TASK INPUT:
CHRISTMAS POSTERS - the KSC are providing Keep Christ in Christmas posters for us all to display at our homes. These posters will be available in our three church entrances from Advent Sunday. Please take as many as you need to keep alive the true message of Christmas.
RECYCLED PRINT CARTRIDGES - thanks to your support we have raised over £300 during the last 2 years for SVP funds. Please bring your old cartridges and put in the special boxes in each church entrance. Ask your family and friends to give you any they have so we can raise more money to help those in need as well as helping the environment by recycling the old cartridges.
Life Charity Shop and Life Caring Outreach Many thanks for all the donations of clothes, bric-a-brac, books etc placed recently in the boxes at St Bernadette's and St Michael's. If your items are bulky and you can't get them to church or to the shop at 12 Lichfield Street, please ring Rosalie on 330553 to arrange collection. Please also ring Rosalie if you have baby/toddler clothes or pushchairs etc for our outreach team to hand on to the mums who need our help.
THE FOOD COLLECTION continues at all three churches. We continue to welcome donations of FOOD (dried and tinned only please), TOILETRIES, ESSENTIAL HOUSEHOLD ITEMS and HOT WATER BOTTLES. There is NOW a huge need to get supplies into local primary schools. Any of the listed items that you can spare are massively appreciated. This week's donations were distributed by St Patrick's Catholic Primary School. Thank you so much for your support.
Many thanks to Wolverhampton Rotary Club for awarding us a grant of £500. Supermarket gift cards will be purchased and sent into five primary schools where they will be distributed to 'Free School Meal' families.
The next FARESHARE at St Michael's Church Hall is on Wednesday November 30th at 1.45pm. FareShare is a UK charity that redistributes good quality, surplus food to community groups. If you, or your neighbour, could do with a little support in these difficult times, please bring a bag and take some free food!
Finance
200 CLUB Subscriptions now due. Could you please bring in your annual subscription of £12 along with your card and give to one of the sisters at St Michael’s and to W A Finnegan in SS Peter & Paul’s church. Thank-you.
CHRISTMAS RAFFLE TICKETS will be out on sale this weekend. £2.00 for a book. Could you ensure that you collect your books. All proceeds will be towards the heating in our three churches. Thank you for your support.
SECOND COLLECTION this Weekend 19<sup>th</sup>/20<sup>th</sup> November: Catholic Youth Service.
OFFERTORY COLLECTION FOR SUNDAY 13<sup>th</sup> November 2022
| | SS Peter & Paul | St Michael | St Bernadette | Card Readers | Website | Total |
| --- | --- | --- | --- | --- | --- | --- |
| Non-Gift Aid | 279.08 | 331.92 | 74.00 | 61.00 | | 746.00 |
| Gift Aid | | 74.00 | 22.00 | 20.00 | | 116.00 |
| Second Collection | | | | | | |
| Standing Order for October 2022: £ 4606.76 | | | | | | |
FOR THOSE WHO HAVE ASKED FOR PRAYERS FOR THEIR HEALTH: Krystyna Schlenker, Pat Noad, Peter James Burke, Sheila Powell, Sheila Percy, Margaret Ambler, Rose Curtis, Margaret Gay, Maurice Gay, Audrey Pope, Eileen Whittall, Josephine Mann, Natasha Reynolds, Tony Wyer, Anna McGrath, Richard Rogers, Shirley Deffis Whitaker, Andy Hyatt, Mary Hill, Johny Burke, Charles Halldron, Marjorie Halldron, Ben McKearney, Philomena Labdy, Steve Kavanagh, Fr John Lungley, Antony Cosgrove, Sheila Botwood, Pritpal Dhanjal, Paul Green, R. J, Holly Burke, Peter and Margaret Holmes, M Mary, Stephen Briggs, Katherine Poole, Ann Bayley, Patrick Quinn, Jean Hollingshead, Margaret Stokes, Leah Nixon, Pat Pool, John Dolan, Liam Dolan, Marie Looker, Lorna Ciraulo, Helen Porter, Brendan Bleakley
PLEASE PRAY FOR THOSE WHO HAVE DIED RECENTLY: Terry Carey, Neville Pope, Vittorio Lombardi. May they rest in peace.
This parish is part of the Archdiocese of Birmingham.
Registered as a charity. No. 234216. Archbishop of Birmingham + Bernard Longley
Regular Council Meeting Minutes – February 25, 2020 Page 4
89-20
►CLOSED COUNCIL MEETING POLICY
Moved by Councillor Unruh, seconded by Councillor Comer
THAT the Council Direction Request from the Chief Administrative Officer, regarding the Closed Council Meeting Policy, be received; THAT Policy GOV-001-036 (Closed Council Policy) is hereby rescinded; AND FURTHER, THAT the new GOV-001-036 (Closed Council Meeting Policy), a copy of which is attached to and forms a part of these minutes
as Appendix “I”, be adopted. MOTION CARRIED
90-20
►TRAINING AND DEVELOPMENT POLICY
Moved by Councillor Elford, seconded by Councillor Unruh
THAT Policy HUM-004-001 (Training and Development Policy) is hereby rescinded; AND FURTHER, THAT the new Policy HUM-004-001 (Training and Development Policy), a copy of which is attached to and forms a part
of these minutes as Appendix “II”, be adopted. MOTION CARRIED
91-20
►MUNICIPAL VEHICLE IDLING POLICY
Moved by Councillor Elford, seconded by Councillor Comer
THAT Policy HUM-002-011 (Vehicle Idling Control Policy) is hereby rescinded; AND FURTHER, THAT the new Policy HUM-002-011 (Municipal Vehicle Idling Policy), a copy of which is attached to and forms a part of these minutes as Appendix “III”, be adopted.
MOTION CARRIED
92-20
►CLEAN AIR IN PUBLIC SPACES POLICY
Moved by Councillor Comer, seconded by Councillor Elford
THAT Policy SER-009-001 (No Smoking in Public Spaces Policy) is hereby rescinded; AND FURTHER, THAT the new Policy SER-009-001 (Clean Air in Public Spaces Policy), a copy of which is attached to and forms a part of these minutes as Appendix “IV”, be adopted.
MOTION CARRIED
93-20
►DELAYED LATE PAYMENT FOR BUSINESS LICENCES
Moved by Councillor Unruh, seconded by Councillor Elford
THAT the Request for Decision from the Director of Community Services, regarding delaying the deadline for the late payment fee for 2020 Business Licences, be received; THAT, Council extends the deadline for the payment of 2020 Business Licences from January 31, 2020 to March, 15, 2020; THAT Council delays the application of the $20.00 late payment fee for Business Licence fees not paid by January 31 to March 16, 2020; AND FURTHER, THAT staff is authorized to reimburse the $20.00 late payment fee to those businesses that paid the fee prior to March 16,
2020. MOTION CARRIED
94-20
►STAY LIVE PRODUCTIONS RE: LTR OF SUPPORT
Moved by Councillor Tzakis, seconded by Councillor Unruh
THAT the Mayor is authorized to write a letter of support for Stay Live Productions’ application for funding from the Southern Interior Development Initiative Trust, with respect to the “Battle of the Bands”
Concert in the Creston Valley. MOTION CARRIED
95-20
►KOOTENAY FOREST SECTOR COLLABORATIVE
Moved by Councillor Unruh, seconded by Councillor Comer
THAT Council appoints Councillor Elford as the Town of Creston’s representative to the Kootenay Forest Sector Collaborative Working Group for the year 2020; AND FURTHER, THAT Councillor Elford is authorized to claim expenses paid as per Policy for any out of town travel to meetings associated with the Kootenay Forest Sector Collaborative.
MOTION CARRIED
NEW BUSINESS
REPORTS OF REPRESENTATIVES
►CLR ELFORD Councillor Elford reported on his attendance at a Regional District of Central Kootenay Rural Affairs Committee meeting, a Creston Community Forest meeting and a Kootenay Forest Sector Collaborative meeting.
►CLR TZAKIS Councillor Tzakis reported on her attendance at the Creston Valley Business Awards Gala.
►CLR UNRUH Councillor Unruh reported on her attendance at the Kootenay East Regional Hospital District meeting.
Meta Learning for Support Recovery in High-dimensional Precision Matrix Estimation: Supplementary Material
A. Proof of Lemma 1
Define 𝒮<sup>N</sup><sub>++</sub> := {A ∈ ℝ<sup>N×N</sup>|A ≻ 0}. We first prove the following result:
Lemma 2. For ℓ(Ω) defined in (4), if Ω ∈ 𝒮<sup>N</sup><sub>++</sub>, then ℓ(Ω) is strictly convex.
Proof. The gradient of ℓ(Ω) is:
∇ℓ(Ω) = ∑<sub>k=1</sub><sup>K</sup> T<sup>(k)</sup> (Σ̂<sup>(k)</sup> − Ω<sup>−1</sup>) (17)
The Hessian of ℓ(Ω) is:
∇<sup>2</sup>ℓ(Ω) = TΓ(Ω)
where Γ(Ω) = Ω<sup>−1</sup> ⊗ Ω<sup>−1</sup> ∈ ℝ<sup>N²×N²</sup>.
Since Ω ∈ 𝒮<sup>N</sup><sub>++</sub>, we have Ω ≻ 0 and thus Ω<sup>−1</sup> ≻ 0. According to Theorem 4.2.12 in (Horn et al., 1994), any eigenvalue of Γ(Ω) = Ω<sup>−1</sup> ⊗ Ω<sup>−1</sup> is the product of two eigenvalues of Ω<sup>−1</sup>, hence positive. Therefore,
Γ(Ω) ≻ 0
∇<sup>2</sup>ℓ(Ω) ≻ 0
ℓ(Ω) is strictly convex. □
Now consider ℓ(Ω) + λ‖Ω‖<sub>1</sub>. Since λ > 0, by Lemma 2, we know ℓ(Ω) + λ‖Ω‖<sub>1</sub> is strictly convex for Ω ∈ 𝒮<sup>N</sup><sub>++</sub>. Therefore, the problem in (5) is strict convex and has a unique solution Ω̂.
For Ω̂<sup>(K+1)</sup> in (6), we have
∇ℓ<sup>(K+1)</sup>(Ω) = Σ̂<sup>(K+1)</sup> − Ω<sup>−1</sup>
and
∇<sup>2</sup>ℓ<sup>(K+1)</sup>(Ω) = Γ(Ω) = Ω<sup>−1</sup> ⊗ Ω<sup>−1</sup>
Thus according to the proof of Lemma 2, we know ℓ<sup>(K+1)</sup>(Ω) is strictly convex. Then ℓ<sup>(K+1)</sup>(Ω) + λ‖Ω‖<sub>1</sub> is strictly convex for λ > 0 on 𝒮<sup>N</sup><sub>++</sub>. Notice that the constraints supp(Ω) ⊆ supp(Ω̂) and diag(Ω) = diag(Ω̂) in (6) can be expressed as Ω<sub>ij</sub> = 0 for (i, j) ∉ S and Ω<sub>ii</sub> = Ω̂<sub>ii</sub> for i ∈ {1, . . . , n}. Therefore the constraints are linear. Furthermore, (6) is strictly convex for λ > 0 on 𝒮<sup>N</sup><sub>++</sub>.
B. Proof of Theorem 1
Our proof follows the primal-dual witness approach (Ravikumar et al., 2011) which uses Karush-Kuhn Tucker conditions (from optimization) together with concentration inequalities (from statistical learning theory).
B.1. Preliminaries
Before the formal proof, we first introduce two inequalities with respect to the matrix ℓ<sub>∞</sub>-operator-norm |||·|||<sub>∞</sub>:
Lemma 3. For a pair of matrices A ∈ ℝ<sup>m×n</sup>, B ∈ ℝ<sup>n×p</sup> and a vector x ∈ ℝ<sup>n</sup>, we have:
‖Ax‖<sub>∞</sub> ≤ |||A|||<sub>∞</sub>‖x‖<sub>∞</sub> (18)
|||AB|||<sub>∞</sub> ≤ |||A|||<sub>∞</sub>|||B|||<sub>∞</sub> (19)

WHAT THE TASK REQUIRES: Using the entries above, give back exactly the line containing "The next FARESHARE", the line containing "200 CLUB Subscriptions", and every line between them, and nothing else.

RESULT OF THIS TASK:
The next FARESHARE at St Michael's Church Hall is on Wednesday November 30th at 1.45pm. FareShare is a UK charity that redistributes good quality, surplus food to community groups. If you, or your neighbour, could do with a little support in these difficult times, please bring a bag and take some free food!
Finance
200 CLUB Subscriptions now due. Could you please bring in your annual subscription of £12 along with your card and give to one of the sisters at St Michael’s and to W A Finnegan in SS Peter & Paul’s church. Thank-you.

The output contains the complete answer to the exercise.